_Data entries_
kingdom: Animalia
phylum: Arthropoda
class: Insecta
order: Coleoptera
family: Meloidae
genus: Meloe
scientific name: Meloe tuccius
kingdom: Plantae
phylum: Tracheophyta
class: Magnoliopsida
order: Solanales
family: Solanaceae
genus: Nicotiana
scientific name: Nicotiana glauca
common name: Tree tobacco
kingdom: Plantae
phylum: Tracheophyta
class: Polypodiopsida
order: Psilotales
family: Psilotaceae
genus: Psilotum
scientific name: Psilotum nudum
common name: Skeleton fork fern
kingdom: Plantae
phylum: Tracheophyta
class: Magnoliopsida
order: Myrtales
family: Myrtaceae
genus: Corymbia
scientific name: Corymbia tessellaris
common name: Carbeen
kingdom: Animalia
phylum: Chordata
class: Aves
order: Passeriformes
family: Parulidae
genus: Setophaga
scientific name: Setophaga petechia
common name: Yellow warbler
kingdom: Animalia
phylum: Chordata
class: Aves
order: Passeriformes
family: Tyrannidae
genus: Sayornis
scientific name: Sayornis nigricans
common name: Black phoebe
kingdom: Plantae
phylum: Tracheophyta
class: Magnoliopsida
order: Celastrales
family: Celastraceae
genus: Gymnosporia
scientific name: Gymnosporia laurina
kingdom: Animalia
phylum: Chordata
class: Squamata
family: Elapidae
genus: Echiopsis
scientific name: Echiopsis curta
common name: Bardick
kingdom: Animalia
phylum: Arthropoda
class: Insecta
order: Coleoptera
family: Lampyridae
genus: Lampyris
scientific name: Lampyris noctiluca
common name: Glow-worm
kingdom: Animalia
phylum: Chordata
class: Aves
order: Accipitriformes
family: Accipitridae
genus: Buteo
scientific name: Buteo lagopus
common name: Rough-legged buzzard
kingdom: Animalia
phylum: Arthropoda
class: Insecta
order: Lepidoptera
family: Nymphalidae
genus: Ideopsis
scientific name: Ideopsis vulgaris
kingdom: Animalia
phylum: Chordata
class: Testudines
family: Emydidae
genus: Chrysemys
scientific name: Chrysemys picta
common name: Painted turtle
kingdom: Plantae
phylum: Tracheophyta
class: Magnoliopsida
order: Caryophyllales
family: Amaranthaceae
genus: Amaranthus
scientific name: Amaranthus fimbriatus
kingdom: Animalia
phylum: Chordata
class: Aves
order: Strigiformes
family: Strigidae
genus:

_What the task asks_
Give every line of the entries above as a JSON list of strings, with one string per line and blank lines left out.

_Answer to this problem_
[
  "kingdom: Animalia",
  "phylum: Arthropoda",
  "class: Insecta",
  "order: Coleoptera",
  "family: Meloidae",
  "genus: Meloe",
  "scientific name: Meloe tuccius",
  "kingdom: Plantae",
  "phylum: Tracheophyta",
  "class: Magnoliopsida",
  "order: Solanales",
  "family: Solanaceae",
  "genus: Nicotiana",
  "scientific name: Nicotiana glauca",
  "common name: Tree tobacco",
  "kingdom: Plantae",
  "phylum: Tracheophyta",
  "class: Polypodiopsida",
  "order: Psilotales",
  "family: Psilotaceae",
  "genus: Psilotum",
  "scientific name: Psilotum nudum",
  "common name: Skeleton fork fern",
  "kingdom: Plantae",
  "phylum: Tracheophyta",
  "class: Magnoliopsida",
  "order: Myrtales",
  "family: Myrtaceae",
  "genus: Corymbia",
  "scientific name: Corymbia tessellaris",
  "common name: Carbeen",
  "kingdom: Animalia",
  "phylum: Chordata",
  "class: Aves",
  "order: Passeriformes",
  "family: Parulidae",
  "genus: Setophaga",
  "scientific name: Setophaga petechia",
  "common name: Yellow warbler",
  "kingdom: Animalia",
  "phylum: Chordata",
  "class: Aves",
  "order: Passeriformes",
  "family: Tyrannidae",
  "genus: Sayornis",
  "scientific name: Sayornis nigricans",
  "common name: Black phoebe",
  "kingdom: Plantae",
  "phylum: Tracheophyta",
  "class: Magnoliopsida",
  "order: Celastrales",
  "family: Celastraceae",
  "genus: Gymnosporia",
  "scientific name: Gymnosporia laurina",
  "kingdom: Animalia",
  "phylum: Chordata",
  "class: Squamata",
  "family: Elapidae",
  "genus: Echiopsis",
  "scientific name: Echiopsis curta",
  "common name: Bardick",
  "kingdom: Animalia",
  "phylum: Arthropoda",
  "class: Insecta",
  "order: Coleoptera",
  "family: Lampyridae",
  "genus: Lampyris",
  "scientific name: Lampyris noctiluca",
  "common name: Glow-worm",
  "kingdom: Animalia",
  "phylum: Chordata",
  "class: Aves",
  "order: Accipitriformes",
  "family: Accipitridae",
  "genus: Buteo",
  "scientific name: Buteo lagopus",
  "common name: Rough-legged buzzard",
  "kingdom: Animalia",
  "phylum: Arthropoda",
  "class: Insecta",
  "order: Lepidoptera",
  "family: Nymphalidae",
  "genus: Ideopsis",
  "scientific name: Ideopsis vulgaris",
  "kingdom: Animalia",
  "phylum: Chordata",
  "class: Testudines",
  "family: Emydidae",
  "genus: Chrysemys",
  "scientific name: Chrysemys picta",
  "common name: Painted turtle",
  "kingdom: Plantae",
  "phylum: Tracheophyta",
  "class: Magnoliopsida",
  "order: Caryophyllales",
  "family: Amaranthaceae",
  "genus: Amaranthus",
  "scientific name: Amaranthus fimbriatus",
  "kingdom: Animalia",
  "phylum: Chordata",
  "class: Aves",
  "order: Strigiformes",
  "family: Strigidae",
  "genus:"
]